#### TASK PROMPT:
Retype the records in full, exactly as they stand.

(Saved data entries)
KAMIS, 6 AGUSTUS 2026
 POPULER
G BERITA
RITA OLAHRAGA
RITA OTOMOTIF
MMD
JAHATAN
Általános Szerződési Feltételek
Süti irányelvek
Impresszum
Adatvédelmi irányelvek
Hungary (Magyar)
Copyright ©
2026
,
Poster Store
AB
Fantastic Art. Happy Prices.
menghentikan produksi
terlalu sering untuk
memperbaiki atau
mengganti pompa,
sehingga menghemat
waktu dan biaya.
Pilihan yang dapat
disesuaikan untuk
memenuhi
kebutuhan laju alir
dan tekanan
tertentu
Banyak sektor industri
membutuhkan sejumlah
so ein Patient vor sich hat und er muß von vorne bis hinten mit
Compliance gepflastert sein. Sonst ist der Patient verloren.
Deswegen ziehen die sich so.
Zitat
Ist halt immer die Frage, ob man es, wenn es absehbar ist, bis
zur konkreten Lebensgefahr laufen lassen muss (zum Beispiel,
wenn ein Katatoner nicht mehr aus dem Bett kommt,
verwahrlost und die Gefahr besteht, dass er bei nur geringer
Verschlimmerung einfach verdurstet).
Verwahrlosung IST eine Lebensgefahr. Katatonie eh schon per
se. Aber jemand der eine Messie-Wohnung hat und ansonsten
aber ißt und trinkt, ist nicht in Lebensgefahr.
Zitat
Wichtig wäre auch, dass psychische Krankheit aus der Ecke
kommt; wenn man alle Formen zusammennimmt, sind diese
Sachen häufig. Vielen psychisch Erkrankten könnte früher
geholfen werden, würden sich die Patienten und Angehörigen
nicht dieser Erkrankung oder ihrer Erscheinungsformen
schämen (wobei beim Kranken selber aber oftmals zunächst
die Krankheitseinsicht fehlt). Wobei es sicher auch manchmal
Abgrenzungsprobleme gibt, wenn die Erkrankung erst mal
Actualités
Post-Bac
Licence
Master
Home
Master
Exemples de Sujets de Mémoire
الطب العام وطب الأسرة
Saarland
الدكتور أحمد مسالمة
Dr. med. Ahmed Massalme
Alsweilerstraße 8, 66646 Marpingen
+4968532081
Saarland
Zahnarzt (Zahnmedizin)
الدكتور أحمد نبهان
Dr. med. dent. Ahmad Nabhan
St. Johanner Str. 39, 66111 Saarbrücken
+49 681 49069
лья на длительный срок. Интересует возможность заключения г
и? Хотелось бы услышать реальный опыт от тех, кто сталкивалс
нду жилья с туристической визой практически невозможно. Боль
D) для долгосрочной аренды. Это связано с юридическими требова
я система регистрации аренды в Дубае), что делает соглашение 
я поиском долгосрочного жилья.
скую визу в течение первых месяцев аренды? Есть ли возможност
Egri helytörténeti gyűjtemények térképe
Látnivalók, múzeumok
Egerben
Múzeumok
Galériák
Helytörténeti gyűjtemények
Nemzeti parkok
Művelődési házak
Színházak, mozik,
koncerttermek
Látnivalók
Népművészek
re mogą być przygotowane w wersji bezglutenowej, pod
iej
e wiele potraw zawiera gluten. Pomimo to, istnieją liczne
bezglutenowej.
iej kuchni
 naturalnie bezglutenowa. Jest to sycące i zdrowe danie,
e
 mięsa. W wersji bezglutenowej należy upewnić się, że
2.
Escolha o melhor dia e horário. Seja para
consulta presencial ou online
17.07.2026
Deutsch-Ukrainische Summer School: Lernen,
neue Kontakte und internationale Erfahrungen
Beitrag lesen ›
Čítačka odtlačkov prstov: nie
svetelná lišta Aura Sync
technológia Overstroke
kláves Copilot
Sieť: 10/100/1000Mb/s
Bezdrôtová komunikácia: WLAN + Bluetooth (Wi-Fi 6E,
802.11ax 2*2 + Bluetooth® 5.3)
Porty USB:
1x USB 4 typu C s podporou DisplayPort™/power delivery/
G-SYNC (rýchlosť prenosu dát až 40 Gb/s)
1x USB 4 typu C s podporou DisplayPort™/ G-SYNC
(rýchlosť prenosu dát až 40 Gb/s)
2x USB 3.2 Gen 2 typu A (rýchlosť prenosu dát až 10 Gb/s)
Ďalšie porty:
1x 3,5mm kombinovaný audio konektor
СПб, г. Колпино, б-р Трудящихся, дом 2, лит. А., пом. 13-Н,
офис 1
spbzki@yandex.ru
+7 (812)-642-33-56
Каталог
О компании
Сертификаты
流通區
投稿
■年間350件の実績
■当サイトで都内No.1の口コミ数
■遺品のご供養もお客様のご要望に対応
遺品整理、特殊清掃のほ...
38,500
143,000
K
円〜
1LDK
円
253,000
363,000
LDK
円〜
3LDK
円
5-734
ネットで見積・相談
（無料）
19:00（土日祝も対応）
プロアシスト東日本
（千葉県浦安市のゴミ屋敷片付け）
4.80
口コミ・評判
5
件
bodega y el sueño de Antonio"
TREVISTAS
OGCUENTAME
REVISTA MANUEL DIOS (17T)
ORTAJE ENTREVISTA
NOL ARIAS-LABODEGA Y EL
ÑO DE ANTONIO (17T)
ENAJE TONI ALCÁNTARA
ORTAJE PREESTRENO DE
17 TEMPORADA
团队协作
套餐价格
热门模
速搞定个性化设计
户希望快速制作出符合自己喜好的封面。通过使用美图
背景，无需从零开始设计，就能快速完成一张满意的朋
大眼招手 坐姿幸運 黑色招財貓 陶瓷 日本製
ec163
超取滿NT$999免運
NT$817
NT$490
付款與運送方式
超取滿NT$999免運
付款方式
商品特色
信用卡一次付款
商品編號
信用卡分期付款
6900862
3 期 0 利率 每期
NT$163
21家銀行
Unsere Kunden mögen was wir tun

#### SOLUTION TO THIS PROBLEM:
KAMIS, 6 AGUSTUS 2026
 POPULER
G BERITA
RITA OLAHRAGA
RITA OTOMOTIF
MMD
JAHATAN
Általános Szerződési Feltételek
Süti irányelvek
Impresszum
Adatvédelmi irányelvek
Hungary (Magyar)
Copyright ©
2026
,
Poster Store
AB
Fantastic Art. Happy Prices.
menghentikan produksi
terlalu sering untuk
memperbaiki atau
mengganti pompa,
sehingga menghemat
waktu dan biaya.
Pilihan yang dapat
disesuaikan untuk
memenuhi
kebutuhan laju alir
dan tekanan
tertentu
Banyak sektor industri
membutuhkan sejumlah
so ein Patient vor sich hat und er muß von vorne bis hinten mit
Compliance gepflastert sein. Sonst ist der Patient verloren.
Deswegen ziehen die sich so.
Zitat
Ist halt immer die Frage, ob man es, wenn es absehbar ist, bis
zur konkreten Lebensgefahr laufen lassen muss (zum Beispiel,
wenn ein Katatoner nicht mehr aus dem Bett kommt,
verwahrlost und die Gefahr besteht, dass er bei nur geringer
Verschlimmerung einfach verdurstet).
Verwahrlosung IST eine Lebensgefahr. Katatonie eh schon per
se. Aber jemand der eine Messie-Wohnung hat und ansonsten
aber ißt und trinkt, ist nicht in Lebensgefahr.
Zitat
Wichtig wäre auch, dass psychische Krankheit aus der Ecke
kommt; wenn man alle Formen zusammennimmt, sind diese
Sachen häufig. Vielen psychisch Erkrankten könnte früher
geholfen werden, würden sich die Patienten und Angehörigen
nicht dieser Erkrankung oder ihrer Erscheinungsformen
schämen (wobei beim Kranken selber aber oftmals zunächst
die Krankheitseinsicht fehlt). Wobei es sicher auch manchmal
Abgrenzungsprobleme gibt, wenn die Erkrankung erst mal
Actualités
Post-Bac
Licence
Master
Home
Master
Exemples de Sujets de Mémoire
الطب العام وطب الأسرة
Saarland
الدكتور أحمد مسالمة
Dr. med. Ahmed Massalme
Alsweilerstraße 8, 66646 Marpingen
+4968532081
Saarland
Zahnarzt (Zahnmedizin)
الدكتور أحمد نبهان
Dr. med. dent. Ahmad Nabhan
St. Johanner Str. 39, 66111 Saarbrücken
+49 681 49069
лья на длительный срок. Интересует возможность заключения г
и? Хотелось бы услышать реальный опыт от тех, кто сталкивалс
нду жилья с туристической визой практически невозможно. Боль
D) для долгосрочной аренды. Это связано с юридическими требова
я система регистрации аренды в Дубае), что делает соглашение 
я поиском долгосрочного жилья.
скую визу в течение первых месяцев аренды? Есть ли возможност
Egri helytörténeti gyűjtemények térképe
Látnivalók, múzeumok
Egerben
Múzeumok
Galériák
Helytörténeti gyűjtemények
Nemzeti parkok
Művelődési házak
Színházak, mozik,
koncerttermek
Látnivalók
Népművészek
re mogą być przygotowane w wersji bezglutenowej, pod
iej
e wiele potraw zawiera gluten. Pomimo to, istnieją liczne
bezglutenowej.
iej kuchni
 naturalnie bezglutenowa. Jest to sycące i zdrowe danie,
e
 mięsa. W wersji bezglutenowej należy upewnić się, że
2.
Escolha o melhor dia e horário. Seja para
consulta presencial ou online
17.07.2026
Deutsch-Ukrainische Summer School: Lernen,
neue Kontakte und internationale Erfahrungen
Beitrag lesen ›
Čítačka odtlačkov prstov: nie
svetelná lišta Aura Sync
technológia Overstroke
kláves Copilot
Sieť: 10/100/1000Mb/s
Bezdrôtová komunikácia: WLAN + Bluetooth (Wi-Fi 6E,
802.11ax 2*2 + Bluetooth® 5.3)
Porty USB:
1x USB 4 typu C s podporou DisplayPort™/power delivery/
G-SYNC (rýchlosť prenosu dát až 40 Gb/s)
1x USB 4 typu C s podporou DisplayPort™/ G-SYNC
(rýchlosť prenosu dát až 40 Gb/s)
2x USB 3.2 Gen 2 typu A (rýchlosť prenosu dát až 10 Gb/s)
Ďalšie porty:
1x 3,5mm kombinovaný audio konektor
СПб, г. Колпино, б-р Трудящихся, дом 2, лит. А., пом. 13-Н,
офис 1
spbzki@yandex.ru
+7 (812)-642-33-56
Каталог
О компании
Сертификаты
流通區
投稿
■年間350件の実績
■当サイトで都内No.1の口コミ数
■遺品のご供養もお客様のご要望に対応
遺品整理、特殊清掃のほ...
38,500
143,000
K
円〜
1LDK
円
253,000
363,000
LDK
円〜
3LDK
円
5-734
ネットで見積・相談
（無料）
19:00（土日祝も対応）
プロアシスト東日本
（千葉県浦安市のゴミ屋敷片付け）
4.80
口コミ・評判
5
件
bodega y el sueño de Antonio"
TREVISTAS
OGCUENTAME
REVISTA MANUEL DIOS (17T)
ORTAJE ENTREVISTA
NOL ARIAS-LABODEGA Y EL
ÑO DE ANTONIO (17T)
ENAJE TONI ALCÁNTARA
ORTAJE PREESTRENO DE
17 TEMPORADA
团队协作
套餐价格
热门模
速搞定个性化设计
户希望快速制作出符合自己喜好的封面。通过使用美图
背景，无需从零开始设计，就能快速完成一张满意的朋
大眼招手 坐姿幸運 黑色招財貓 陶瓷 日本製
ec163
超取滿NT$999免運
NT$817
NT$490
付款與運送方式
超取滿NT$999免運
付款方式
商品特色
信用卡一次付款
商品編號
信用卡分期付款
6900862
3 期 0 利率 每期
NT$163
21家銀行
Unsere Kunden mögen was wir tun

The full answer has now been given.